Rispunti fuori come un tarlo che io non so come mettere a tacere. E in un modo o nell’altro finisco sempre per ritrovarmi qui, di fronte a te, a fare il punto di una situazione assurda che sembra ripetersi sistematicamente e dalla quale non vedo via d’uscita. Se questa non è un’ossessione, o un maledetto sortilegio… Allora come vogliamo chiamarlo? L’unica cosa che so è che mi fa paura, tutto questo mi fa paura, e di qualunque cosa si tratti, vorrei soltanto che venisse esorcizzata una volta per sempre…

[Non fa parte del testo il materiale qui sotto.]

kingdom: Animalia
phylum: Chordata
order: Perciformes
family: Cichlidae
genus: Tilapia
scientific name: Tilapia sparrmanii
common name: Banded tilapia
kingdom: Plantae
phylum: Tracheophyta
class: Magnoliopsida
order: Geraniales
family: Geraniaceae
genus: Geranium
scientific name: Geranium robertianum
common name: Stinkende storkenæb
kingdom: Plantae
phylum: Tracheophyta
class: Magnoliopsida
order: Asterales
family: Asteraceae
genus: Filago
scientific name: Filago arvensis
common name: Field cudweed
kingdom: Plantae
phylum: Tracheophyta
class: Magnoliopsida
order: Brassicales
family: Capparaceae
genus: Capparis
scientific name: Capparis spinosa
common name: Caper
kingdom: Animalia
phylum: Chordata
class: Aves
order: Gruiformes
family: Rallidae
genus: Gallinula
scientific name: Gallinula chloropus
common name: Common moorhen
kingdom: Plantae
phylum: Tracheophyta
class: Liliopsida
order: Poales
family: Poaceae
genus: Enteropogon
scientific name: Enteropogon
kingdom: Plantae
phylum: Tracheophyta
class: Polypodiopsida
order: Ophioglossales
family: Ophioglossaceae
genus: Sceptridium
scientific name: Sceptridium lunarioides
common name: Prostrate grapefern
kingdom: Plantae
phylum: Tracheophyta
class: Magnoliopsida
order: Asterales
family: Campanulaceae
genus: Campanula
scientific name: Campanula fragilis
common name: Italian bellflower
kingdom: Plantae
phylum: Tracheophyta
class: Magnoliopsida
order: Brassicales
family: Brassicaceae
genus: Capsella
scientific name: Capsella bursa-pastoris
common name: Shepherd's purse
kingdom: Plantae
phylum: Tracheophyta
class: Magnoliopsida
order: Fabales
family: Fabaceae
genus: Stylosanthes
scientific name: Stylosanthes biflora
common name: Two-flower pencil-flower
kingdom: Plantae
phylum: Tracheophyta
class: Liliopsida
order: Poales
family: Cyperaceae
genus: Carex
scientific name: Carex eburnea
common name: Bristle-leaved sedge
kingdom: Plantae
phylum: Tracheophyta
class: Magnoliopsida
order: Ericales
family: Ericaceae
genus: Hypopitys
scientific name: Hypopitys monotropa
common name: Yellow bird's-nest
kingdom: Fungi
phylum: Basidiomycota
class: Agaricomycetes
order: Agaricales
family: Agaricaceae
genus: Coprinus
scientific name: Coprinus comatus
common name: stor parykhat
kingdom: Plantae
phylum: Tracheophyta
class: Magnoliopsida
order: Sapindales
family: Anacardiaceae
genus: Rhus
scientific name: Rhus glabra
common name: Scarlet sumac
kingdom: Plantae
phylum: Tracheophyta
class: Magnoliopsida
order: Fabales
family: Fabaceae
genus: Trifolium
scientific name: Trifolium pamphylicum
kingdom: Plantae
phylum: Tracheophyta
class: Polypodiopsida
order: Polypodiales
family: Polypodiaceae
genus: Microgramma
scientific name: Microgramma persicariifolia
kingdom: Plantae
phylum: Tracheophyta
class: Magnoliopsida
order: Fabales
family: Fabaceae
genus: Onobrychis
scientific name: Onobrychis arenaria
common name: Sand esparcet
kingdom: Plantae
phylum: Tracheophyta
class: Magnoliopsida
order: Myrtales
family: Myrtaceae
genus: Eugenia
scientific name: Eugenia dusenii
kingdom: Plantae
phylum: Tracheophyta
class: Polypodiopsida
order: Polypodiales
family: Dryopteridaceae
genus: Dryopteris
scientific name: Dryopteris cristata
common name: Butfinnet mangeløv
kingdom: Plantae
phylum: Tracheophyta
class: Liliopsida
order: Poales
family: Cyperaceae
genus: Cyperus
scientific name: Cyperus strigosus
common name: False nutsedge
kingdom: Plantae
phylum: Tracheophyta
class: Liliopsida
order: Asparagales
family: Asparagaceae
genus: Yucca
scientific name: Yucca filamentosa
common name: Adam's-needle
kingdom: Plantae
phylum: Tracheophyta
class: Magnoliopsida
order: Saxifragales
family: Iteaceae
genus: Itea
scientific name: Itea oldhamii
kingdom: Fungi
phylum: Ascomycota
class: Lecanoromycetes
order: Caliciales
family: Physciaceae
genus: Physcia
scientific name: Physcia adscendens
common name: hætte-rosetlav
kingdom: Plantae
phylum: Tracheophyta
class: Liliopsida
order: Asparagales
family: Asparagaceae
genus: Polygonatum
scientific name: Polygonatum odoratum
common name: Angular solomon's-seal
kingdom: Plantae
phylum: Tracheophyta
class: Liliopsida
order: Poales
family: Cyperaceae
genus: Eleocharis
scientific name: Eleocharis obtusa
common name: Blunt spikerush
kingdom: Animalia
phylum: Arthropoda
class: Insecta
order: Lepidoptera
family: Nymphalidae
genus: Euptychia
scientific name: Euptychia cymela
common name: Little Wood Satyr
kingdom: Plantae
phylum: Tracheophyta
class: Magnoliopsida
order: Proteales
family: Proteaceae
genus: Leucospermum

Chiara e Virginia, come vi dicevo, sono due amiche inseparabili, ma sono anche completamente diverse l’una dall’altra. Chiara è espansiva, estroversa, diretta e ha un modo di fare capace di mettere tutti a proprio agio, in grado di renderla immediatamente simpatica a chiunque la conosca. Lei cattura e affascina, diventando per lo schivo e riservato Andrea quasi come una calamita impossibile da ignorare, trasformandosi per lui in tutto ciò che può amara e detestare (ebbene sì, ma qui niente spoiler!) a questo mondo. Virginia, invece, è introversa, quasi una maniaca del controllo, una ragazza incredibilmente seria e studiosa che si chiude a riccio non appena la situazione la mette a disagio. Proprio come accade con Marco durante quell’uscita al Moonriver, nonostante lui, buono e paziente per natura, cerchi in tutti modi di metterla a proprio agio pur non facendosi avanti, restando un po’ in disparte proprio a causa di quella fidanzata che sembra mettere un freno all’interesse che entrambi avvertono.
Nei quattro anni attraverso i quali seguiamo le vite di questi personaggi, ma anche quella di Luca, fratello maggiore di Andrea, li si impara ad amare, condividendo (ma anche un po’ criticando) le loro scelte, le emozioni e le paure che, di volta in volta, sembrano ostacolare quello che è un vero e proprio amore dettato dal destino, un “Sortilegio”, per dirla come Andrea, dal quale è letteralmente impossibile staccarsi. La narrazione in terza persona che spazia tra diversi punti di vista rende infatti piacevole, e soprattutto interessante, la lettura, perché si ha modo di conoscere Chiara, Virginia, Andrea, Marco, Luca e Sofia (che irromperà nella vita di Luca e vi porterà non pochi cambiamenti) con più attenzione, entrando direttamente in contatto con i loro pensieri e scoprendo tutto ciò che li anima.
Il genere di Quando c’era la luna è quello Romance, ma devo dire che etichettarlo in questo modo risulta riduttivo. Quello di Sara Stroppa e Roberta Ambrogio è un romanzo su più livelli, un’opera di narrativa contemporanea che racconta le storie di sei ventenni alle prese con l’amore e con le sfide della vita. I sentimenti giustamente fanno da padrone nel romanzo, però davvero interessante è l’attenzione a tutto tutto data alle esistenze delle protagoniste.
Poiché il romanzo è un’opera scritta a quattro mani, devo ammettere di aver cercato di capire quali pezzi fossero stati scritti da una autrice piuttosto che dell’altra, ma sono piacevolmente delusa nel dirvi che non sono stata in grado di trovare alcuna differenza, se non quelle dovute ai diversi caratteri delle principali voci narranti. Il che è sicuramente un punto a favore per il romanzo! Mi sono affezionata a tutti i personaggi, anche se di alcuni non ho condiviso le scelte (soprattutto di Chiara nel suo primo periodo bolognese), e li porterò sicuramente nel cuore perché tutti loro mi hanno ricordato un po’ me stessa, alle prese con i problemi e le decisioni difficili che sono intrinseche del diventare grandi.

Davvero una scoperta niente male, per un duo di autrici che mi hanno incantata! E non so dirvi quante frasi ho sottolineato sull’ebook 😍

Adoro leggere la narrativa made in Italy che mi viene proposta grazie al blog e spero che vi farete trascinare anche voi nelle vite di Chiara e Virginia!